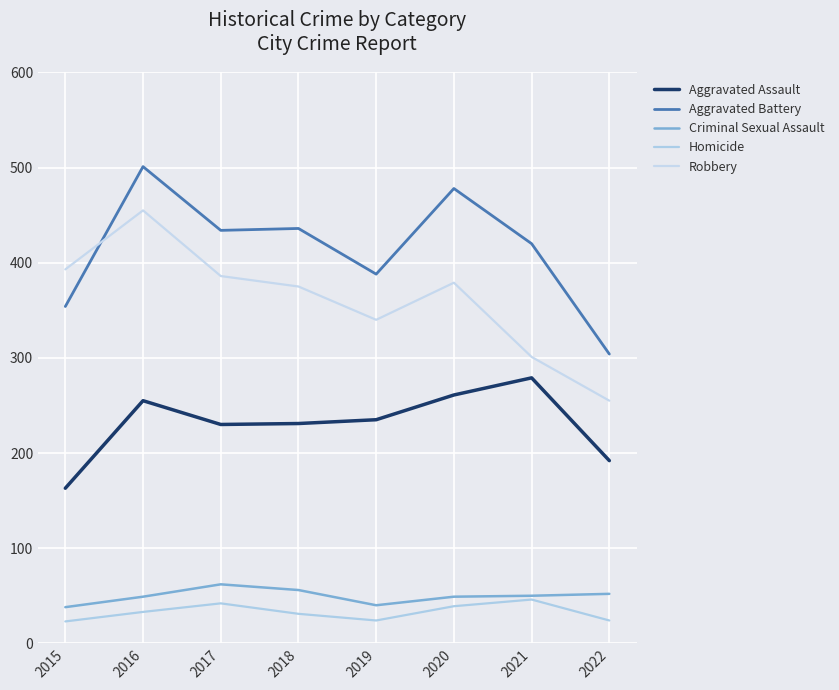

At how many categories does at least one series exceed 169?

8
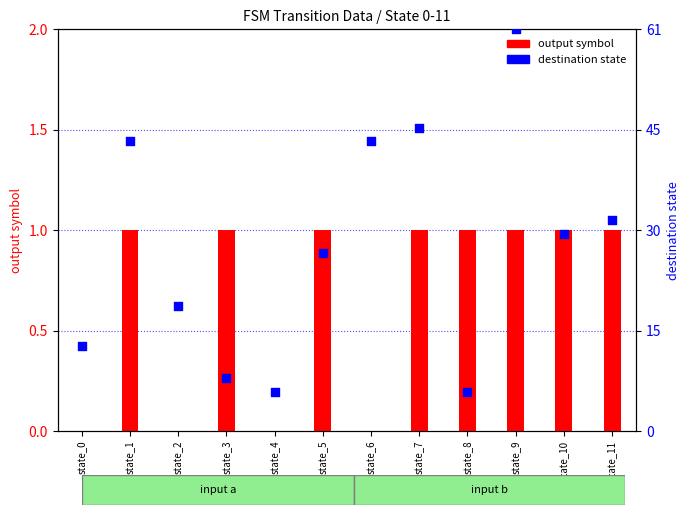

Which series reaches the minimum Y coordinate?

output symbol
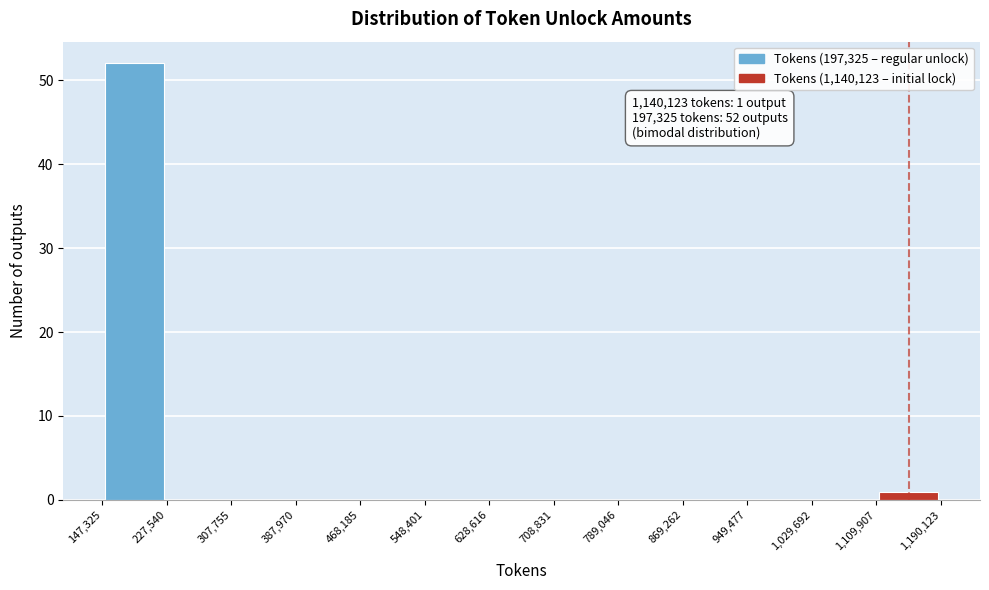

Over which range of the x-axis is the bar tallest?

147,325 to 227,540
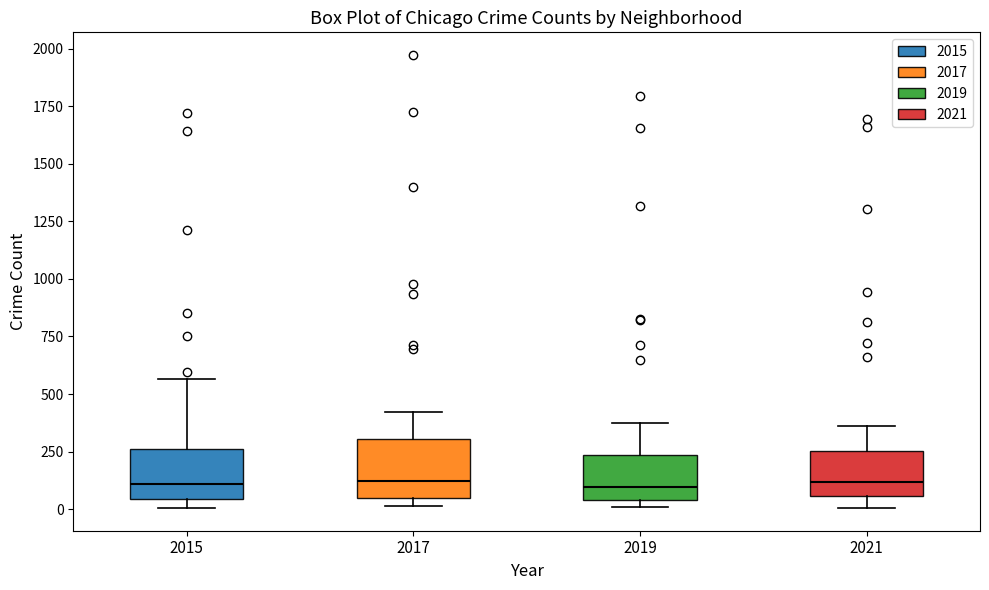

Reading left to right, read every box against the y-axis: the position of its median line, the range the box covers, and the ends of its whiskers. The values are not printed on the chart, so give them approximately, as read against the axis.

2015: median 100, box 50 to 250, whiskers 0 to 550
2017: median 100, box 50 to 300, whiskers 0 to 400
2019: median 100, box 50 to 250, whiskers 0 to 400
2021: median 100, box 50 to 250, whiskers 0 to 350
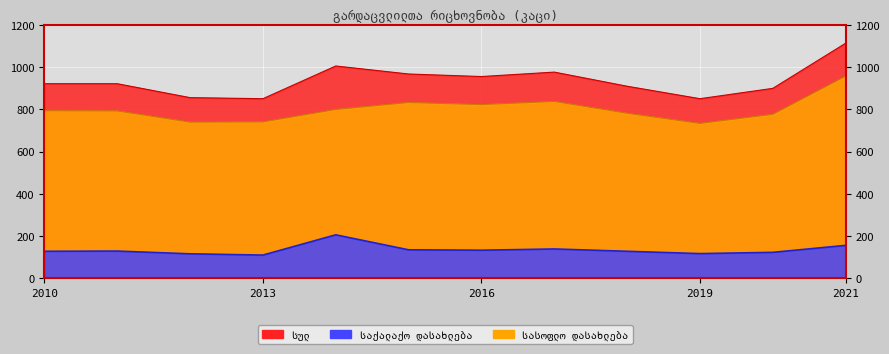

Is the value of სულ at 2020 greater than the value of საქალაქო დასახლება at 2013?

Yes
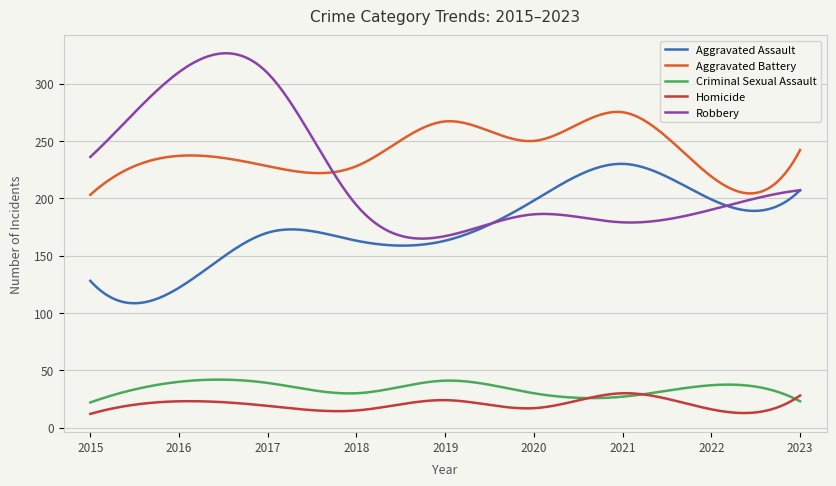

True or false: Aggravated Assault and Homicide cross at least once.

False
------------------------------------------------
What the task asks: Please turn the part of the rows that opens with the line containing "147,325 to 227,540" and closes with the line containing "Reading left to" into a numbered list, leaving out blank lines and pictures.

Written response:
1. 147,325 to 227,540
2. Reading left to right, read every box against the y-axis: the position of its median line, the range the box covers, and the ends of its whiskers. The values are not printed on the chart, so give them approximately, as read against the axis.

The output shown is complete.